Of course the real problem is the "trust metric". It's a popularity rating, set by members of the group on anyone else who joins the group. Joining requires only contributing code. There's going to be a fair amount of (paid) work by group members reviewing the code to decide trust, but that's a necessary part of software quality anyway.
The real problem is for people who contribute code (or review, or other work) who aren't rewarded with trust metrics by others in the group, perhaps because of a bias by some against others because of the type of work. If some people contribute only code, and others contribute only review, that might lead to a "class war" where one group discounts the value of the other, regardless of the (only guessable) "real" value of each kind of work to the profits being divided up. If more people review than code, even if that's not necessary, and the reviwers all have a bias in rewarding each other's work more than they reward coders, an coders don't have a bigger bias against reviewers to compensate for their smaller numbers, then reviewers will get a higher rate of reward than coders. Which could prevent any coders from contributing. Or the sizes/biases could be reversed, and reviewers could get shorted enough that no one reviews.
I think this project goes too far all at once. If this system were familiar across our large Internet development population through its exercise within closed groups, with more permanent membership, perhaps assigned traditionally by a boss who hires, it's less likely to be torn apart by people who don't understand they're working against their own best interests. Then, once it's understood to be workable by people who understand their best interests, and not just an easy target for losers looking to game a system they merely clumsily destroy, maybe the transition from co-op to open co-op would work.
Does anyone know of any successful closed co-ops running like this one, but centrally hired, fired and assigned shares of the profits?
--
make install -not war
I'll read your "history book" when you watch my "documentary."
The system is supposed to ensure fairness by having employees rate each other, but I know how this goes simply by watching people around me, in person and in real life.
Every 'contest' I've ever seen has been about popularity, not efficiency. They guy who sucks up to everyone and buys them beers after work will have the highest pay, while the guy who does his shitty job in silent magnificence will have one of the lowest pays. In addition, everyone in a group will rate their own group members higher than they rate other group's members.
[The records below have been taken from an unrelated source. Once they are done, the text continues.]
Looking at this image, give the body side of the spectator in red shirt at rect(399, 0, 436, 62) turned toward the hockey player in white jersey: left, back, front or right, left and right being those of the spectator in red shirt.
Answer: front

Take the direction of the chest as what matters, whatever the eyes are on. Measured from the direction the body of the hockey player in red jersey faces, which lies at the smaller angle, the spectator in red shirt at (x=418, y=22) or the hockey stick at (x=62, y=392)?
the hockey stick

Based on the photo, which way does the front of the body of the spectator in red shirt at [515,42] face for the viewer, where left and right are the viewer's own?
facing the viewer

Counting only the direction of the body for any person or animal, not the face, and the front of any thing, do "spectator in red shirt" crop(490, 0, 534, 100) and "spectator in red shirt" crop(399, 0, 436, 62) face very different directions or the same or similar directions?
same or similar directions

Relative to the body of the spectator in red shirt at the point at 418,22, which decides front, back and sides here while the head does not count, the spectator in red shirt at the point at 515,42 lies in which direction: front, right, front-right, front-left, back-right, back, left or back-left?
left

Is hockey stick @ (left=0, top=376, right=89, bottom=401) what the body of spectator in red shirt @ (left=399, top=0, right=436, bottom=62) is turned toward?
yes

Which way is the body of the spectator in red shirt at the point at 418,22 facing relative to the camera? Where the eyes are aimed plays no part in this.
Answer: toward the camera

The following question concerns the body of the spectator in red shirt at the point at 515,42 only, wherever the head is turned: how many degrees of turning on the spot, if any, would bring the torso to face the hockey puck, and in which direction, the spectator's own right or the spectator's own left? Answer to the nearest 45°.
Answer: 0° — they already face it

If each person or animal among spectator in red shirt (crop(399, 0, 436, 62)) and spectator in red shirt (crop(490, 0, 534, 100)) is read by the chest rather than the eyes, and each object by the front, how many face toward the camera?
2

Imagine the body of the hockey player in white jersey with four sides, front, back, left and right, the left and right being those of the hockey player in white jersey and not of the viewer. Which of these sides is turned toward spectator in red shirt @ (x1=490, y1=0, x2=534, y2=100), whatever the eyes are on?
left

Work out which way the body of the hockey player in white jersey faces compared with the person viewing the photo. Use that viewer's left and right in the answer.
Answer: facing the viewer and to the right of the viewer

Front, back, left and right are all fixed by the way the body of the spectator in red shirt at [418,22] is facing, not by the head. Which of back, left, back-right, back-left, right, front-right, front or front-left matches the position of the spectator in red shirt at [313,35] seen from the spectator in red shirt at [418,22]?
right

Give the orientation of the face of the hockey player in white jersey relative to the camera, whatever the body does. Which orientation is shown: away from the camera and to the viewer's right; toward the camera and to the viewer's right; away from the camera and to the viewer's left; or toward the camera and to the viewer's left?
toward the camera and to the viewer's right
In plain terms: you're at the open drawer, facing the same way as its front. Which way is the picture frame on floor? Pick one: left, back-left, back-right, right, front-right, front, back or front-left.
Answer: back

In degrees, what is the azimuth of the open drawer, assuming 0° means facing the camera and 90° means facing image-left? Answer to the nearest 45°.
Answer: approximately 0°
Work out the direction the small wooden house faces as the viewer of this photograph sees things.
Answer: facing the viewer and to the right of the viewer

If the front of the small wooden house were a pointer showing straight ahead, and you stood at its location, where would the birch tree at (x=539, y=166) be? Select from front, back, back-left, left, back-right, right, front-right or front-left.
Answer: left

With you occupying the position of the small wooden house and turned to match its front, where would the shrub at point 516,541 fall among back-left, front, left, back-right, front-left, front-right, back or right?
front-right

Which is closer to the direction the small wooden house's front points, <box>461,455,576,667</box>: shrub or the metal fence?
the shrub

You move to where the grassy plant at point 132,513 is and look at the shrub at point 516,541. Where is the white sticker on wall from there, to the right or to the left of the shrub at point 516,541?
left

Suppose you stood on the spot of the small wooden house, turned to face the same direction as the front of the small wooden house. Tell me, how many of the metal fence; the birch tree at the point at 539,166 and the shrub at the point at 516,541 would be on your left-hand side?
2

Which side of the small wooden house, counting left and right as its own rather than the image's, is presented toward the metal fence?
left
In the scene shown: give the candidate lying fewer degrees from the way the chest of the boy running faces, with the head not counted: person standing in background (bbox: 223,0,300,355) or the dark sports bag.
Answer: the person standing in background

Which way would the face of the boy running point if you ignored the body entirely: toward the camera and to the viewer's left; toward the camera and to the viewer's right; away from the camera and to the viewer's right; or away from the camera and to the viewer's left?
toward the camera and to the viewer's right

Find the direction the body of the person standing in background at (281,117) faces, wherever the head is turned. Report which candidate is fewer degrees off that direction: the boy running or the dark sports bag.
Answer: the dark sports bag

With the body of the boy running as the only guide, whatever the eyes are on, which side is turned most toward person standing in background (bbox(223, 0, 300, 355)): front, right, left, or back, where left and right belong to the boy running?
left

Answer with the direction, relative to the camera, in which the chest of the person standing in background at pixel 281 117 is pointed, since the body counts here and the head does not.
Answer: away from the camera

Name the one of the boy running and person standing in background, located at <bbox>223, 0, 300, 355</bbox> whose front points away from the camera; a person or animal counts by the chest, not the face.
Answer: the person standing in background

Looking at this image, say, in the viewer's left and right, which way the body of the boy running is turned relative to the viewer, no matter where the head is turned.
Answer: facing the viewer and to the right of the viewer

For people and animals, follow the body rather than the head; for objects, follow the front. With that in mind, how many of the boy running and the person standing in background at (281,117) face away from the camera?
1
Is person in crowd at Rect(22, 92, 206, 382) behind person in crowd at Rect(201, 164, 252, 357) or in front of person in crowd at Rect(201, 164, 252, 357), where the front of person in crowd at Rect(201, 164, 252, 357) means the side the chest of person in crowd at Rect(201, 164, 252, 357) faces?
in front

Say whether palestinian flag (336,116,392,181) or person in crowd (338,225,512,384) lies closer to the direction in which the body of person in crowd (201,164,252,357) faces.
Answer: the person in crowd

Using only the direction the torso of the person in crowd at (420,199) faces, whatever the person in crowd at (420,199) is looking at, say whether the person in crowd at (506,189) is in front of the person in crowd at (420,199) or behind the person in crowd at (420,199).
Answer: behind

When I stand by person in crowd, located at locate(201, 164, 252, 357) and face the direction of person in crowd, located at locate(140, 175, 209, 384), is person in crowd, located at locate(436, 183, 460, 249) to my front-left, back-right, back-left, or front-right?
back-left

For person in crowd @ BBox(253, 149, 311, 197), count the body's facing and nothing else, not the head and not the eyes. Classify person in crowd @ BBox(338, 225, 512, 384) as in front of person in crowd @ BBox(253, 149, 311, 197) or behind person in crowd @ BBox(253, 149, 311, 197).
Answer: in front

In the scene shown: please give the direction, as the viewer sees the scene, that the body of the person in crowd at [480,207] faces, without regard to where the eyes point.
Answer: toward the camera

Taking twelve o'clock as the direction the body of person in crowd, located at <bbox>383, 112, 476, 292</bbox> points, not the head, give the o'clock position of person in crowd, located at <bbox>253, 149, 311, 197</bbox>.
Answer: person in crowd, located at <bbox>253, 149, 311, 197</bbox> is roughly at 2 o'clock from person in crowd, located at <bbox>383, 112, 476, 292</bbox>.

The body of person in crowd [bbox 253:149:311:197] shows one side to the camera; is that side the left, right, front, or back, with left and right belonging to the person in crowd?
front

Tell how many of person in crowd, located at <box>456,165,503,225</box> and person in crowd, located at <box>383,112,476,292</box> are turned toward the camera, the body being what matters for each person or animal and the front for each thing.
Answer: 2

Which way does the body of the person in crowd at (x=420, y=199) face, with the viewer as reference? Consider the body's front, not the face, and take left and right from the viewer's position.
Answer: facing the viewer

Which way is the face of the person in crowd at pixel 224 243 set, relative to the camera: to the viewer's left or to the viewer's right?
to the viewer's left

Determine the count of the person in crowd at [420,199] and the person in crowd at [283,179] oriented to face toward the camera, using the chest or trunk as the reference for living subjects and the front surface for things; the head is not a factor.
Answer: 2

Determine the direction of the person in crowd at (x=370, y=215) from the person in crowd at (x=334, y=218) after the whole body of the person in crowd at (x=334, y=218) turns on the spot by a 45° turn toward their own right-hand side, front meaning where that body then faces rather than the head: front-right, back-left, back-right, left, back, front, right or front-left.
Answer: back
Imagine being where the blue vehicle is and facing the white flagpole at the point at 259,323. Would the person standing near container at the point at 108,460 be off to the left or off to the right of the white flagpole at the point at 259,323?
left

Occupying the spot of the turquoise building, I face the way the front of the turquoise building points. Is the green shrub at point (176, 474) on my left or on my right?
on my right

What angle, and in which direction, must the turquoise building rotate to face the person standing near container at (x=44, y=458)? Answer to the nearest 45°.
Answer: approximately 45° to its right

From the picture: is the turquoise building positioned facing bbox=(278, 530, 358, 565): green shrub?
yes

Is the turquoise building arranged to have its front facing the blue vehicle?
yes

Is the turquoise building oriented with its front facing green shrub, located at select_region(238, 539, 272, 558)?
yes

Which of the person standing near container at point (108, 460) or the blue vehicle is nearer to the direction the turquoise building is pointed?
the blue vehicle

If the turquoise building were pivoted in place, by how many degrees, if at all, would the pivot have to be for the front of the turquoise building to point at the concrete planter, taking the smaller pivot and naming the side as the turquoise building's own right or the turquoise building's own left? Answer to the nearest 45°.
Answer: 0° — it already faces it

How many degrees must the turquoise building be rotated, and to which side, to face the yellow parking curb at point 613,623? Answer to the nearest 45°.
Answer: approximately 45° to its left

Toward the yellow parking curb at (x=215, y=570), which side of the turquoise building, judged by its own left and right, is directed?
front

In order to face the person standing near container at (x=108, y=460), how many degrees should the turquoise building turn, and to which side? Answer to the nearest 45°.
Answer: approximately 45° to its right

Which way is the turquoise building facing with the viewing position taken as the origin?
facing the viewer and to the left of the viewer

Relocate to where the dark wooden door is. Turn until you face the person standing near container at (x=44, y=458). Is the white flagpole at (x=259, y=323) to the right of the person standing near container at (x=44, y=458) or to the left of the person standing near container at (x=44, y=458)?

This means the biggest group will have the highest average pay as well.
Absolutely none of it will be based on efficiency or profitability.
That is, assuming it's truly 'open' and not just claiming it and then having the owner overrule everything anyhow.
"If you make people think they're thinking, they'll love you; But if you really make them think, they'll hate you." - DM
This would likely degenerate into a core clique that games the system to reward themselves disproportionately -- even if the concept ever got off the ground.
So basically, executives?
It's better to vote for what you want and not get it than to vote for what you don't want and get it.